Center for Biophysics and Computational Biology and Department of Chemistry, Temple University, Philadelphia, Pennsylvania 19122.
Comput Phys Commun. 2021 Mar;260. doi: 10.1016/j.cpc.2020.107312. Epub 2020 Apr 17.
Inverse Ising inference is a method for inferring the coupling parameters of a Potts/Ising model based on observed site-covariation, which has found important applications in protein physics for detecting interactions between residues in protein families. We introduce Mi3-GPU ("mee-three", for CMC nverse sing nference) software for solving the inverse Ising problem for protein-sequence datasets with few analytic approximations, by parallel Markov-Chain Monte-Carlo sampling on GPUs. We also provide tools for analysis and preparation of protein-family Multiple Sequence Alignments (MSAs) to account for finite-sampling issues, which are a major source of error or bias in inverse Ising inference. Our method is "generative" in the sense that the inferred model can be used to generate synthetic MSAs whose mutational statistics (marginals) can be verified to match the dataset MSA statistics up to the limits imposed by the effects of finite sampling. Our GPU implementation enables the construction of models which reproduce the covariation patterns of the observed MSA with a precision that is not possible with more approximate methods. The main components of our method are a GPU-optimized algorithm to greatly accelerate MCMC sampling, combined with a multi-step Quasi-Newton parameter-update scheme using a "Zwanzig reweighting" technique. We demonstrate the ability of this software to produce generative models on typical protein family datasets for sequence lengths ~ 300 with 21 residue types with tens of millions of inferred parameters in short running times.

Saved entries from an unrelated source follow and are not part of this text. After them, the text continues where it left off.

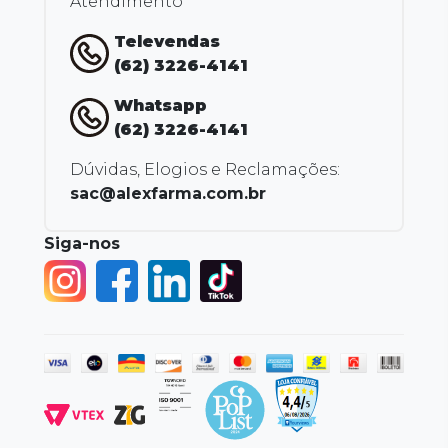
Atendimento
Televendas
(62) 3226-4141
Whatsapp
(62) 3226-4141
Dúvidas, Elogios e Reclamações:
sac@alexfarma.com.br
Siga-nos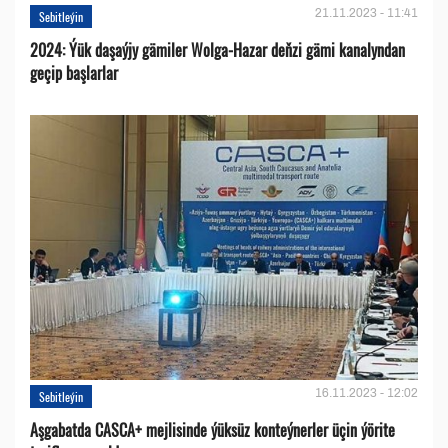
21.11.2023 - 11:41
Sebitleýin
2024: Ýük daşaýjy gämiler Wolga-Hazar deňzi gämi kanalyndan
geçip başlarlar
16.11.2023 - 12:02
Sebitleýin
Aşgabatda CASCA+ mejlisinde ýüksüz konteýnerler üçin ýörite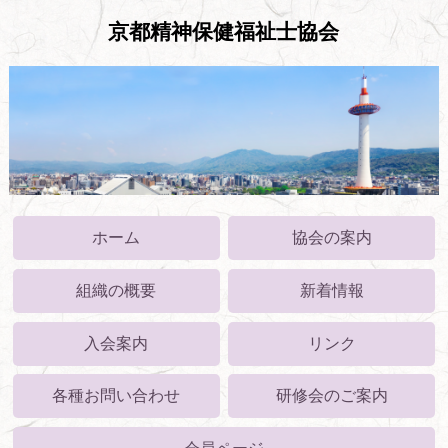
京都精神保健福祉士協会
ホーム
協会の案内
組織の概要
新着情報
入会案内
リンク
各種お問い合わせ
研修会のご案内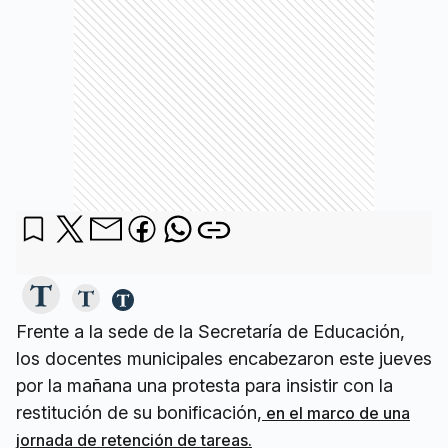
Frente a la sede de la Secretaría de Educación,
los docentes municipales encabezaron este jueves
por la mañana una protesta para insistir con la
restitución de su bonificación,
en el marco de una
jornada de retención de tareas.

逆伊辛推理是一种基于观测到的位点协变来推断Potts/伊辛模型耦合参数的方法,它在蛋白质物理学中已被发现可用于检测蛋白质家族中残基之间的相互作用。我们引入了Mi3-GPU(“mee-three”,用于CMC逆伊辛推理)软件,通过在GPU上进行并行马尔可夫链蒙特卡罗采样,以很少的解析近似来解决蛋白质序列数据集的逆伊辛问题。我们还提供了用于分析和准备蛋白质家族多序列比对(MSA)的工具,以解决有限采样问题,有限采样问题是逆伊辛推理中误差或偏差的主要来源。我们的方法是“生成式”的,即推断出的模型可用于生成合成MSA,其突变统计(边际)可以被验证,在有限采样效应所施加的限制范围内,与数据集MSA统计相匹配。我们的GPU实现能够构建出以更近似方法无法达到的精度重现观测到的MSA协变模式的模型。我们方法的主要组成部分是一种GPU优化算法,用于极大地加速MCMC采样,并结合使用“Zwanzig重加权”技术的多步拟牛顿参数更新方案。我们展示了该软件在典型蛋白质家族数据集上生成生成式模型的能力,这些数据集序列长度约为300,有21种残基类型,在短运行时间内有多达数千万个推断参数。